It is clear that the move to stop special seating services in city streets melted away without cooperation from transport owners as a helpless communication minister complained they are so powerful that they don’t even attend meeting for discussion on how to resolve the crisis.
Minister Obaidul Quader helplessly told the media, “What can I do? If someone keeps his bus off the road showing various excuses. Can we bring them back on the street forcibly?” Swallowing his humiliation, he said “Those in the transport sector are no ordinary people. Many of them are very influential … The current situation in the transport sector can be described as noting but anarchy.”
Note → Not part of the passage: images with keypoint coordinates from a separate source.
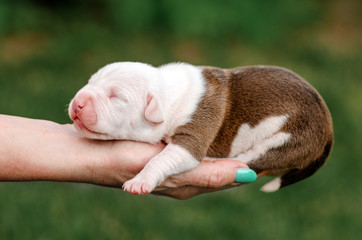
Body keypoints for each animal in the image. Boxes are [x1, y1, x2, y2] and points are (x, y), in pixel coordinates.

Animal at [68, 62, 334, 195]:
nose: (78, 103)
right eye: (91, 81)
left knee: (253, 159)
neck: (168, 94)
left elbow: (160, 159)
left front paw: (140, 181)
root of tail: (329, 131)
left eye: (117, 97)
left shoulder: (193, 135)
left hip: (288, 139)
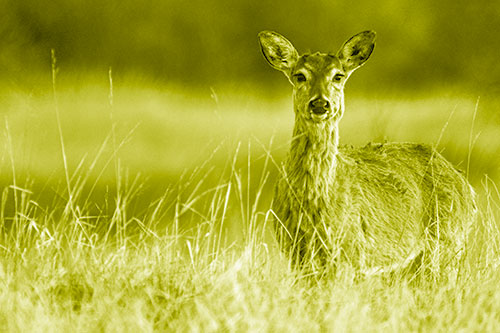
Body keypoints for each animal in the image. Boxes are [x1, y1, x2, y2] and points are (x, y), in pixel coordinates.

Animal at [258, 29, 476, 278]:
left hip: (447, 243)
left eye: (338, 76)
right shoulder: (295, 253)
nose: (320, 104)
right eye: (300, 76)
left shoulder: (351, 253)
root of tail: (466, 186)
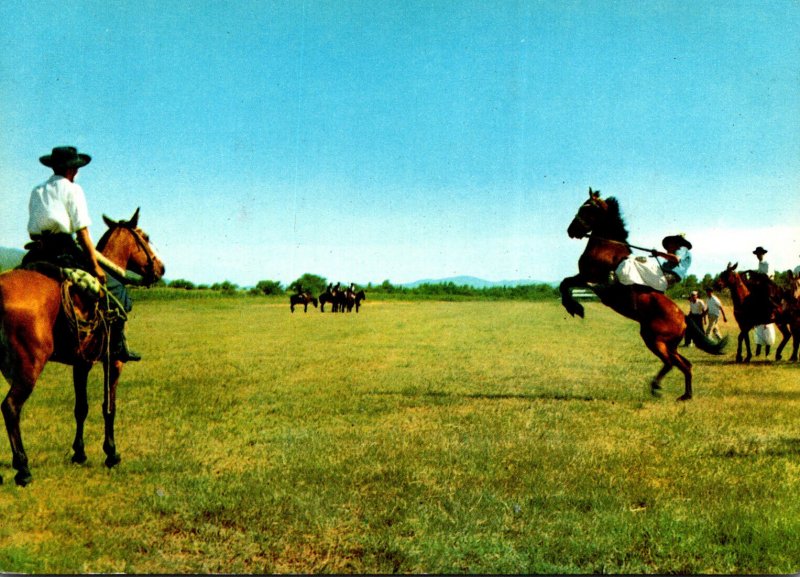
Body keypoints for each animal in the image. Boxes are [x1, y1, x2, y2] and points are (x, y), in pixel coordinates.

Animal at [0, 209, 164, 484]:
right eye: (145, 236)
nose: (161, 268)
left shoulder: (81, 363)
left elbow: (81, 408)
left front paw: (79, 453)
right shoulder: (113, 361)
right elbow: (109, 407)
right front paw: (111, 453)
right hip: (29, 367)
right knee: (10, 407)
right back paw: (23, 468)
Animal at [560, 189, 728, 400]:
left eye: (587, 208)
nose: (571, 230)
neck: (607, 248)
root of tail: (683, 317)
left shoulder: (587, 277)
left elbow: (565, 284)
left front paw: (575, 308)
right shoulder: (583, 277)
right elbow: (565, 283)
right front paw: (574, 307)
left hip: (654, 340)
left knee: (671, 363)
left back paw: (656, 386)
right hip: (666, 344)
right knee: (685, 365)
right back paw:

The minister should be ashamed of himself for his being allowed to be cowed down by the hooligans in the transport sector, projecting himself as a weakling politician, expressing his inability to control a gang of hooligans creating chaos and bring them to book. If he can’t do that, he should simply resign from his job, because in the process he has also humiliated the government, Prime Minister Hasina and projecting the whole administration as totally incompetent.
A bad example set
If a minister, who is also the powerful general secretary of the ruling party, surrenders like this before the troublemakers in the transport sector, how could the government reign in the chaos so created. His statement only exposed the government’s vulnerability to the vested interest groups and its inability to tackle any difficult problem.
The BRTA drive was also focused on stopping old dilapidated buses and to make sure that buses without fitness certificate or drivers without driving licenses will not be able to operate in the city streets. Insiders attending the BRTA meeting that put an end to the drive said 40 participants representing bus owners attended the meeting while four were from the police. The civil society had just one person while the ministry had none.
From the very beginning of the meeting, some bus owners behaved as if the BRTA drive had already been over while suggesting suspension of the drive. At one stage, BRTA Chairman left the room and on his return after some time he declared that the drive had been temporarily suspended. BRTA chairman however said the drive against unfit vehicles and drivers without license will continue but activities in city streets suggest this move too has been suspended as the transporters demanded.
“This will set a bad example in the transport sector and will have an adverse impact on its future,” said Ilias Kanchan, chairman of Nirapad Sarak Chai, a platform working for ensuring road safety. He also took part in the meeting. “What was the necessity of launching such a drive, if you would stop it midway”, said a commuter while talking to media after the suspension.